ESPOSO E ESPOSA: PARTÍCIPES DA CRIAÇÃO


          A paróquia de meu bairro está promovendo, a partir de hoje, a "Semana da Família" e, neste sentido, dedico o meu blog de hoje justamente a este assunto, a família.
          Está lá na Bíblia Sagrada, para nossa meditação de todos os dias:
          - "Crescei e multiplicai-vos, enchei e dominai a Terra".
          Homem e mulher - esposo e esposa - participam de modo especial da "obra criadora" de Deus. Com efeito, a geração de um filho não é um acontecimento apenas profundamente humano, mas se reveste também de significado altamente religioso, enquanto implica nele a participação efetiva de marido e de mulher, que formam "uma só carne",  juntamente com Deus, que se faz presente.
          Nesta função de colaboradores com Deus, ao transmitirem sua imagem à nova criatura, está a grandeza dos esposos dispostos "a cooperar com o amor do Criador e Salvador, que por meio deles aumenta e enriquece sua própria família cada dia mais". (Papa João Paulo II, na sua Carta "Evangelium Vitae").
          A responsabilidade própria do homem e da mulher, esposos, diante do dom da vida humana adquire um grau especial nos cônjuges chamados a colaborar pessoalmente com Deus na procriação de um novo ser.
          Na paternidade e maternidade humanas - diz-nos o Papa - Deus mesmo está presente de um modo diferente de como o está em qualquer geração sobre a Terra. Isto porque somente Deus pode prover aquela "imagem e semelhança" com Ele, como aconteceu a obra da Criação, narrada pela Bíblia. Neste sentido, a geração humana é continuação da obra criadora de Deus.

+--

TAREFA PROPOSTA 1> Segundo o texto extraído, que evento a paróquia do bairro está promovendo a partir de hoje?

REGISTROS BRUTOS>
+--

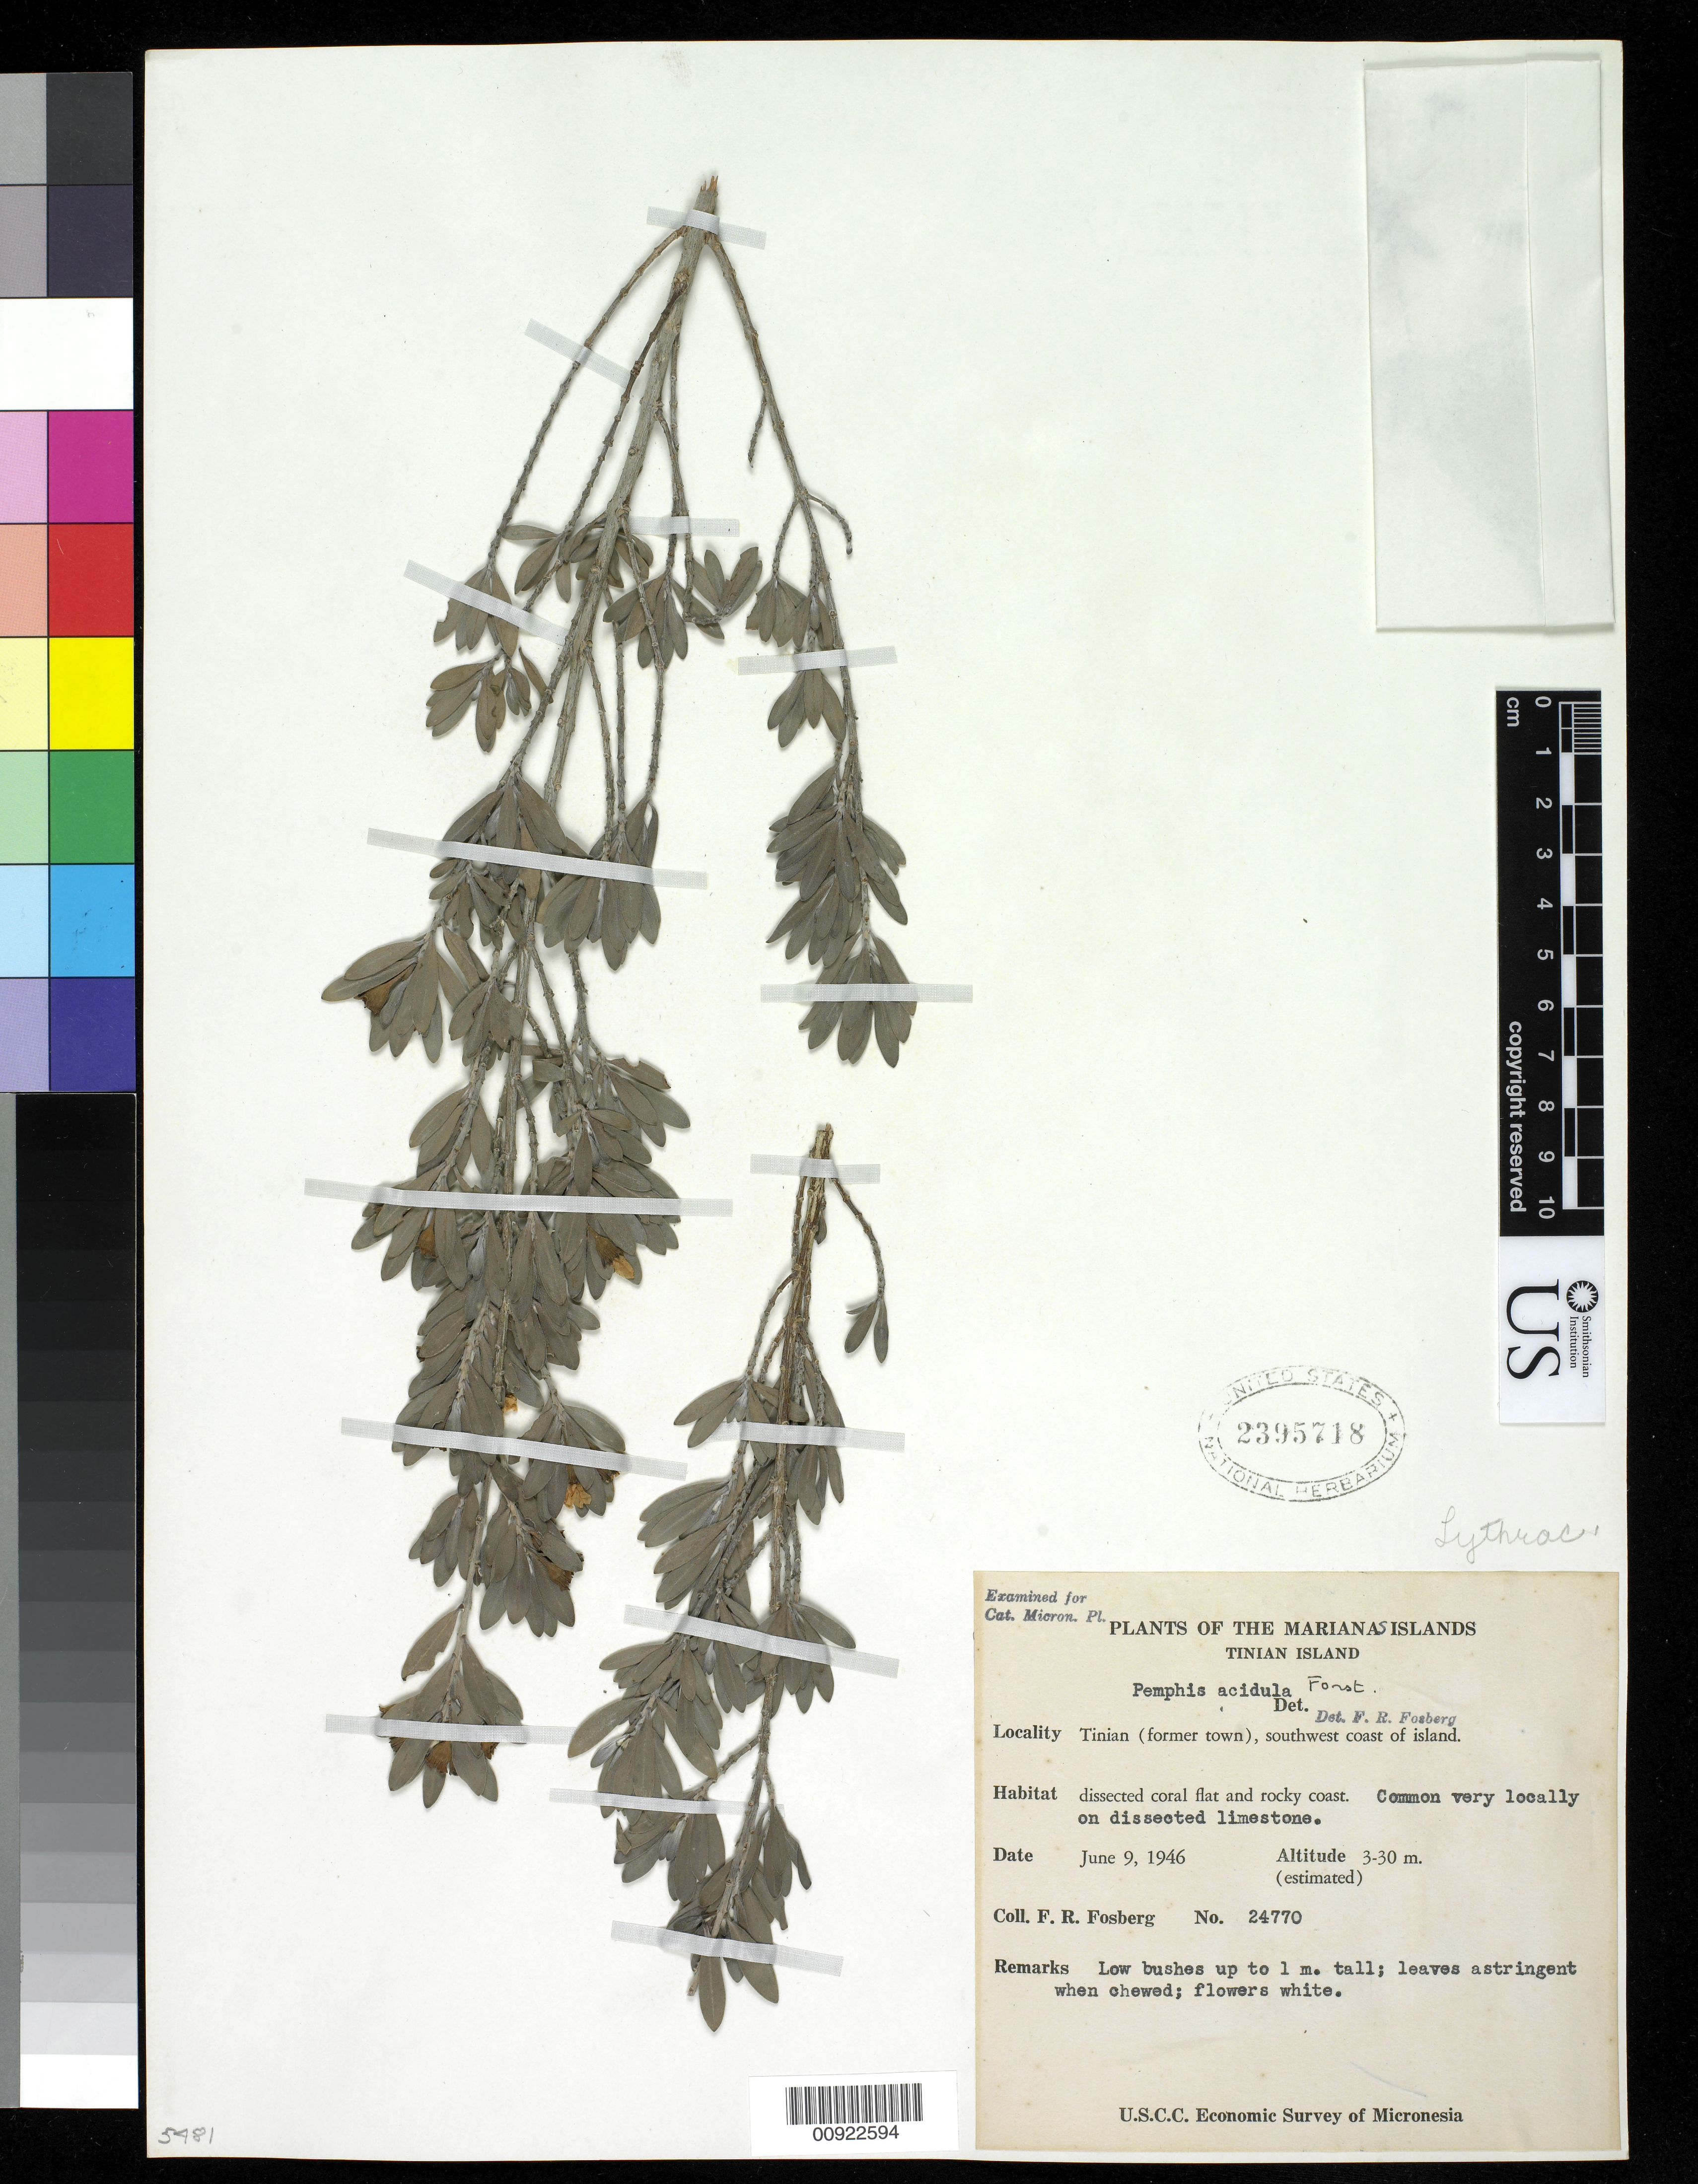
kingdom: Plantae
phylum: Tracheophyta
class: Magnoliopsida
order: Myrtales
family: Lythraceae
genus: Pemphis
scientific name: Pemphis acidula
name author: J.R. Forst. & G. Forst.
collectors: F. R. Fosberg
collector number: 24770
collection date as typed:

+--

TAREFA PROPOSTA 2> Reproduza sem alterações as linhas dos registros, começando pela linha que contém "order: Myrtales" e prosseguindo até o final dos registros.

RESPOSTA CORRETA 1> A "Semana da Família".

RESPOSTA CORRETA 2>
order: Myrtales
family: Lythraceae
genus: Pemphis
scientific name: Pemphis acidula
name author: J.R. Forst. & G. Forst.
collectors: F. R. Fosberg
collector number: 24770
collection date as typed:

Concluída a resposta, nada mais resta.